EXTRACTED DATA:
[Start of section]

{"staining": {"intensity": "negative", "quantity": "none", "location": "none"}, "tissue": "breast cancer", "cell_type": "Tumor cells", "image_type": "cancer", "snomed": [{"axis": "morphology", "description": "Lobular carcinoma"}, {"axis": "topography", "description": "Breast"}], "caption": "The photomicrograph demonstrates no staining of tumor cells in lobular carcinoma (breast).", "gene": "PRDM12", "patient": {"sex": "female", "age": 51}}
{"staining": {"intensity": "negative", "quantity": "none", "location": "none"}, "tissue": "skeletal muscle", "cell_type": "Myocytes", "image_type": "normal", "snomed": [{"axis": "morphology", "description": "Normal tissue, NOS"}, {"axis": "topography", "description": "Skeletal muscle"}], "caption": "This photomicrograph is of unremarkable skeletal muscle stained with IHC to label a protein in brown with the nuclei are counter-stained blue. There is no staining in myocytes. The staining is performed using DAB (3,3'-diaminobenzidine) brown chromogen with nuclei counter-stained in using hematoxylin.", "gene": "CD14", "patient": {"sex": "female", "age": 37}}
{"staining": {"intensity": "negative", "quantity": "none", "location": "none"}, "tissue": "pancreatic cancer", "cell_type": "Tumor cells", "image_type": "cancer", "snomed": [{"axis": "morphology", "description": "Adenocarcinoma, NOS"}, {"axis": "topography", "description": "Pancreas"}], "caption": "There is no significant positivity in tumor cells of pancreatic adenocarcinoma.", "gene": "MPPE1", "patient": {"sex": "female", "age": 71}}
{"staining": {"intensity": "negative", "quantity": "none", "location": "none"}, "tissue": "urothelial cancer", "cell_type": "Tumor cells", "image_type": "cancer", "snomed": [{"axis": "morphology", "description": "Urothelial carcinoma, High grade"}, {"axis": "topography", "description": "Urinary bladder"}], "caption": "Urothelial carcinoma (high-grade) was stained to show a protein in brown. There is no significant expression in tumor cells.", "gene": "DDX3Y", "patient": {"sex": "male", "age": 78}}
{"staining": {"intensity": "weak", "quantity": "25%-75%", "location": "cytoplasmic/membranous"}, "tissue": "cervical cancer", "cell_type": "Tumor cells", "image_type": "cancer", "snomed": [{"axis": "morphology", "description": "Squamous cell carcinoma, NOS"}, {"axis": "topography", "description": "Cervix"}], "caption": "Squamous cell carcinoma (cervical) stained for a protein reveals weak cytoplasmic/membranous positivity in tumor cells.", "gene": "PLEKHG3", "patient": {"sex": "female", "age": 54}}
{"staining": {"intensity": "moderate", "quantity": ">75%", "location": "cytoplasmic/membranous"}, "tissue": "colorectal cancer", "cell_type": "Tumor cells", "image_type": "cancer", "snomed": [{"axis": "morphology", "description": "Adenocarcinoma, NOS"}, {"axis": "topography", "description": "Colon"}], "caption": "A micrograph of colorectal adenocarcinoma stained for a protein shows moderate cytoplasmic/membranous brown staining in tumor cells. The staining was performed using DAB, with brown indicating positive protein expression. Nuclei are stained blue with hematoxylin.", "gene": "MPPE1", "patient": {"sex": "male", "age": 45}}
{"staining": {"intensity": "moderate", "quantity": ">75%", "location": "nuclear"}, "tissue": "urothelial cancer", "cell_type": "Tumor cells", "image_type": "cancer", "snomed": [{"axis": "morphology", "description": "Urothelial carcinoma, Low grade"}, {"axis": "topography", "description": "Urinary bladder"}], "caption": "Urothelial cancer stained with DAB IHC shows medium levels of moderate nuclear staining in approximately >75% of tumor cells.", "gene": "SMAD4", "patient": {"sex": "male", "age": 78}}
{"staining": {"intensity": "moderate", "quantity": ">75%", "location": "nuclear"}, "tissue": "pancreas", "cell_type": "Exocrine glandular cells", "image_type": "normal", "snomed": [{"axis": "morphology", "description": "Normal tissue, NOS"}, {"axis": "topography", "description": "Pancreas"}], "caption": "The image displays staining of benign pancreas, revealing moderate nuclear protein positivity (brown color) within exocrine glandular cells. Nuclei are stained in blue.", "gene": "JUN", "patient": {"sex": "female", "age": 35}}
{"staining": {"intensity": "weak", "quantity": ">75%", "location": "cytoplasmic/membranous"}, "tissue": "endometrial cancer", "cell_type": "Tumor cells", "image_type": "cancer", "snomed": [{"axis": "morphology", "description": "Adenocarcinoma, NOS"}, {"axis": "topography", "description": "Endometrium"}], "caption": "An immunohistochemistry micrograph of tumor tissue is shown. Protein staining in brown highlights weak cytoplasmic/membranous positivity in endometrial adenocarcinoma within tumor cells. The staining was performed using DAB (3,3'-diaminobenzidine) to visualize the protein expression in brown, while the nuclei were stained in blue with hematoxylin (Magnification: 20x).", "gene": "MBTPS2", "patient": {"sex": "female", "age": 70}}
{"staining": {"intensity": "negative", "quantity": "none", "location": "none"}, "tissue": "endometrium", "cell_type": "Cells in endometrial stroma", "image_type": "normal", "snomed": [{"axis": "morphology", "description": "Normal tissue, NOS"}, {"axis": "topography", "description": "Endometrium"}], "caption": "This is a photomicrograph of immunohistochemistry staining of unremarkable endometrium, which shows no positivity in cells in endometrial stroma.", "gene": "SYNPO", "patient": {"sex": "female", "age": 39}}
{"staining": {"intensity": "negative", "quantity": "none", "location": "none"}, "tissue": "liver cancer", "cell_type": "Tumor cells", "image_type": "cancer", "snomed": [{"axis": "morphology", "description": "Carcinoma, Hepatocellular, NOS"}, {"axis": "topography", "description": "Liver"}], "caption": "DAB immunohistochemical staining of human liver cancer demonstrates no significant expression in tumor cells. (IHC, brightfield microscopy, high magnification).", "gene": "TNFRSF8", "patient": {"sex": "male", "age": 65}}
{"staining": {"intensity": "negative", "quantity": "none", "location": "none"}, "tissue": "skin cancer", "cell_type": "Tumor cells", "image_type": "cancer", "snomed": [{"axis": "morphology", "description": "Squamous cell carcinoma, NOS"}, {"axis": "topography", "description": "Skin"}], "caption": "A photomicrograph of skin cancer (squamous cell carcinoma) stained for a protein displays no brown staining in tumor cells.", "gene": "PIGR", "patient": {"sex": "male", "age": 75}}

[End of section]

TASK DESCRIPTION:
Nothing but the lines from the first line of the listing above through the line holding "no significant positivity" should be reproduced, and each must match exactly.

RESULT OF THIS TASK:
{"staining": {"intensity": "negative", "quantity": "none", "location": "none"}, "tissue": "breast cancer", "cell_type": "Tumor cells", "image_type": "cancer", "snomed": [{"axis": "morphology", "description": "Lobular carcinoma"}, {"axis": "topography", "description": "Breast"}], "caption": "The photomicrograph demonstrates no staining of tumor cells in lobular carcinoma (breast).", "gene": "PRDM12", "patient": {"sex": "female", "age": 51}}
{"staining": {"intensity": "negative", "quantity": "none", "location": "none"}, "tissue": "skeletal muscle", "cell_type": "Myocytes", "image_type": "normal", "snomed": [{"axis": "morphology", "description": "Normal tissue, NOS"}, {"axis": "topography", "description": "Skeletal muscle"}], "caption": "This photomicrograph is of unremarkable skeletal muscle stained with IHC to label a protein in brown with the nuclei are counter-stained blue. There is no staining in myocytes. The staining is performed using DAB (3,3'-diaminobenzidine) brown chromogen with nuclei counter-stained in using hematoxylin.", "gene": "CD14", "patient": {"sex": "female", "age": 37}}
{"staining": {"intensity": "negative", "quantity": "none", "location": "none"}, "tissue": "pancreatic cancer", "cell_type": "Tumor cells", "image_type": "cancer", "snomed": [{"axis": "morphology", "description": "Adenocarcinoma, NOS"}, {"axis": "topography", "description": "Pancreas"}], "caption": "There is no significant positivity in tumor cells of pancreatic adenocarcinoma.", "gene": "MPPE1", "patient": {"sex": "female", "age": 71}}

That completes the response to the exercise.